Start of Study text

No, they aren’t any stiffer than average and don’t hold their speed on more gradual downhills as well as the ENVE SES 3.4 that I rated the Best Performer amongst climbing wheels.  But for me, a B-group rider that enjoys climbing at about 3 watts/kg, these are among the best climbing wheels I’ve evaluated.

If your profile is similar to mine, you can click on this link to top-ranked store Competitive Cyclist or this link to Know’s Shop to find and order the Zipp 202 NSW rim and disc brake wheelsets at the best prices from the best stores.

For stronger or more demanding road cycling enthusiasts, however, the Zipp 202 NSW lacks the top-rated stiffness and aero performance you’ll likely want. The average stiffness of these will make the most dedicated climbers like fellow tester Nate look for better options.  And, the limited aero benefit compared to climbing wheels that are trending deeper, wider and ultimately faster put the 202 NSW at a disadvantage for riders looking to get everything out of their descents.

Best Value


If you can’t afford or don’t want to pay the price for the Best Performer climbing wheelset, I recommend the Bontrager Aeolus XXX 2. You’ll get a very good, dedicated set of climbing wheels at about 80% of the price of my top-rated ENVE SES 3.4.

On dry pavement, the XXX 2 brakes as well as any rim brake wheelset around, better than many in this review and from other modern carbon rim brake wheels. On wet pavement, they provide the expected reduction in braking power you get in those conditions from most good carbon wheels but not up to the standard of the ENVE or Zipp.

These wheels also handle very well, giving you that planted, confident feeling when riding downhill through mountain road switchbacks. They also ride very comfortably in all conditions and damp out the bumps on rougher roads comparable with the Zipp 202.

Great dry braking, handling, and comfort are all key to letting loose yet riding safely on those fast, long, steep, and often uneven mountain roads you buy climbing wheels for.

Uphill riding and flat riding are places where these Bontragers are very capable but don’t separate themselves from others in this category.

When you are climbing, your wheelset’s stiffness is one of the keys to transferring your power effectively. The XXX 2 is solid, but a noticeable step below the ENVE SES 3.4. They lack the snappy response of the ENVE or the Fulcrum Racing Zero Carbon reviewed elsewhere in this post.

The average stiffness of these Bontrager climbing wheels also shows up in average acceleration. As with many other high-performance wheels, this set uses DT Swiss 240 hub internals, a very smooth and quiet hub I’ve never found limited performance or acceleration on any wheelset I’ve tested.

Looking at the claimed weight of 1305 grams, you might think these wheels should fly uphill. While I’ve always found the emphasis on weight is seldom borne out in performance or justified in cost relative to the importance of stiffness and aerodynamics, you’d think being 50 or 100 grams lighter than the rest would help the XXX 2’s climbing.

If you set these wheels up to run tubeless, which is the way Nate and I rode them, you pay a 100+ gram weight penalty for the Bontrager rim strips that are required to fill the rim volume. Tubeless rim strips or rim tape typically weighs no more than 10-20 grams per wheel, similar to the added weight for strips used for tubed tires. But not all rim strips are this light and that’s why I include them in my actual weight measurements.

End of Study text
Start of Provided material

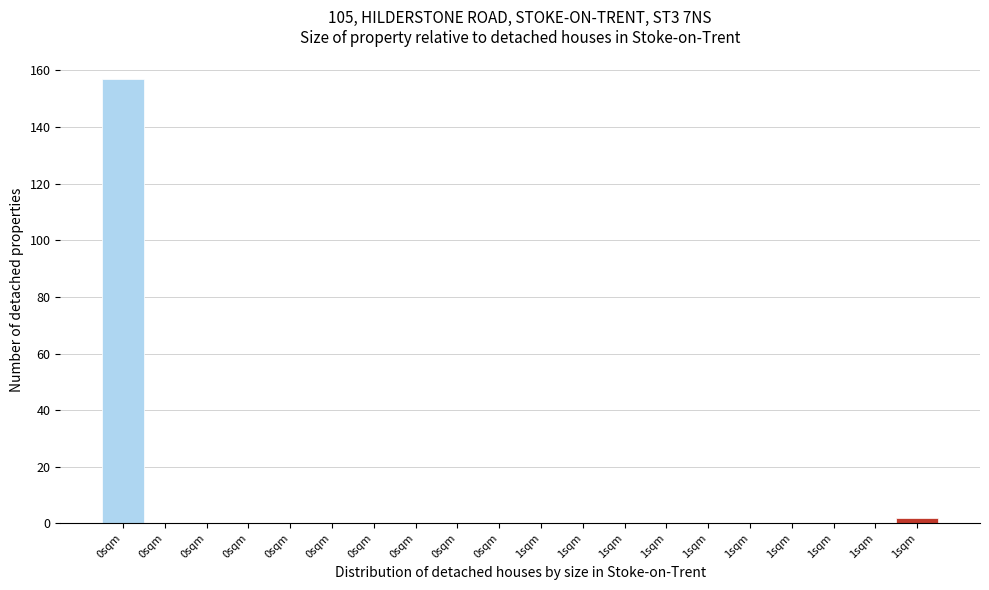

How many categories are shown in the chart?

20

End of Provided material

■ **Problem**:
In the climbing wheel review, which hub internals does the Bontrager Aeolus XXX 2 use?

■ **Task answer**:
DT Swiss 240 hub internals.